* Task requirements: Reproduce the section of the data-dive write-up below that begins with the words "The following exploratory" and ends with "dplyr::filter() masks stats::filter()".

* Excerpt provided:
In this data dive, I am investigating (1) academic performance data and (2) marketing campaign outcome data to better understand their basic data structures, answer simple questions / queries about relationships amongst the data, and help determine which dataset I would like to use for my final project.
The following exploratory analysis is performed for each dataset in their respective areas – and a more concrete, summative findings section that meet the requirements of the course is directly below under the 01 - Output (Look Here) section. Specifically, per guidance from the TA – the focus will be on dataset #2 – bank campaign marketing data.
library(readr)
library(tidyverse)
## ── Attaching core tidyverse packages ──────────────────────── tidyverse 2.0.0 ──
## ✔ dplyr 1.1.4 ✔ purrr 1.2.1
## ✔ forcats 1.0.1 ✔ stringr 1.6.0
## ✔ ggplot2 4.0.1 ✔ tibble 3.3.1
## ✔ lubridate 1.9.4 ✔ tidyr 1.3.2
## ── Conflicts ────────────────────────────────────────── tidyverse_conflicts() ──
## ✖ dplyr::filter() masks stats::filter()
## ✖ dplyr::lag() masks stats::lag()
## ℹ Use the conflicted package (<http://conflicted.r-lib.org/>) to force all conflicts to become errors
library(ggplot2)
setwd("C:/Users/chris/OneDrive - Indiana University/Graduate School/MIS/INFO-H 510/Project Data")

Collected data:
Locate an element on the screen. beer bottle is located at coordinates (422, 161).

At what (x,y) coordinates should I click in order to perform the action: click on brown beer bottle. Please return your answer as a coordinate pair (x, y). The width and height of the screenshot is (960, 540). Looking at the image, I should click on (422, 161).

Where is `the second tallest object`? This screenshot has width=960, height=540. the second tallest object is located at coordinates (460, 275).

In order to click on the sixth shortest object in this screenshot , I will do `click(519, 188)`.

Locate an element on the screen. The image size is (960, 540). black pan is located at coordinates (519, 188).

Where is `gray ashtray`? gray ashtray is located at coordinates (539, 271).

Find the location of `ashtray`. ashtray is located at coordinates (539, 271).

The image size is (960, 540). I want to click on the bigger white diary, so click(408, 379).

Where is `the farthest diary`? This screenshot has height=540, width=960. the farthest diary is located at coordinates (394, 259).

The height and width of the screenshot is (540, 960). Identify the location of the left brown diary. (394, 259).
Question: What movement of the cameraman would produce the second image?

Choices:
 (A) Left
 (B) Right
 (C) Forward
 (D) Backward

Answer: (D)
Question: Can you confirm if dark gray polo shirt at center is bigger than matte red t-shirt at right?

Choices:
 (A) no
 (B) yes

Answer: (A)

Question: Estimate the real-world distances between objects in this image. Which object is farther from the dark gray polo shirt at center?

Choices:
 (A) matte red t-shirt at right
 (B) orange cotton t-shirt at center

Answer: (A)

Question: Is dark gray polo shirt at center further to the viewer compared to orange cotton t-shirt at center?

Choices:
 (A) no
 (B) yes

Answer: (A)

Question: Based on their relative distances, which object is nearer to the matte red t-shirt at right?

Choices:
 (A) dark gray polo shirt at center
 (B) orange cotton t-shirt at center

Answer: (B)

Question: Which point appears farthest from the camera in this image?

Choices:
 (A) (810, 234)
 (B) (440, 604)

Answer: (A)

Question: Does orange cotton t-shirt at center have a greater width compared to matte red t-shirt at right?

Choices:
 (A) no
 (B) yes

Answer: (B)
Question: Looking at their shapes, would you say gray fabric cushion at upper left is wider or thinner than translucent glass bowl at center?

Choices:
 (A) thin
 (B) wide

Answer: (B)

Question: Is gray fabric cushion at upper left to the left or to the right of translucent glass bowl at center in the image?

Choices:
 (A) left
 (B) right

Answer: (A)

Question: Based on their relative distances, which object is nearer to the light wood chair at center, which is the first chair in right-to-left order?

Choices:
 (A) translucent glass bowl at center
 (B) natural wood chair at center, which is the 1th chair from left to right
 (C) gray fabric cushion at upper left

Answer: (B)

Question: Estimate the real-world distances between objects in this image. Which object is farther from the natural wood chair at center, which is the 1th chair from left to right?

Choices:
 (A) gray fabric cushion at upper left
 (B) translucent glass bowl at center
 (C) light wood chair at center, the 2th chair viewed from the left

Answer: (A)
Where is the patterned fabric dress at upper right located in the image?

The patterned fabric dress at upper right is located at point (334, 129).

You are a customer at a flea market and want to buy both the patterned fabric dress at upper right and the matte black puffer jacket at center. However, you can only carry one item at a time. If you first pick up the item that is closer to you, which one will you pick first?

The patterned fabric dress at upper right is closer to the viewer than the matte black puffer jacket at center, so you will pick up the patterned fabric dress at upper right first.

* Correct output:
The following exploratory analysis is performed for each dataset in their respective areas – and a more concrete, summative findings section that meet the requirements of the course is directly below under the 01 - Output (Look Here) section. Specifically, per guidance from the TA – the focus will be on dataset #2 – bank campaign marketing data.
library(readr)
library(tidyverse)
## ── Attaching core tidyverse packages ──────────────────────── tidyverse 2.0.0 ──
## ✔ dplyr 1.1.4 ✔ purrr 1.2.1
## ✔ forcats 1.0.1 ✔ stringr 1.6.0
## ✔ ggplot2 4.0.1 ✔ tibble 3.3.1
## ✔ lubridate 1.9.4 ✔ tidyr 1.3.2
## ── Conflicts ────────────────────────────────────────── tidyverse_conflicts() ──
## ✖ dplyr::filter() masks stats::filter()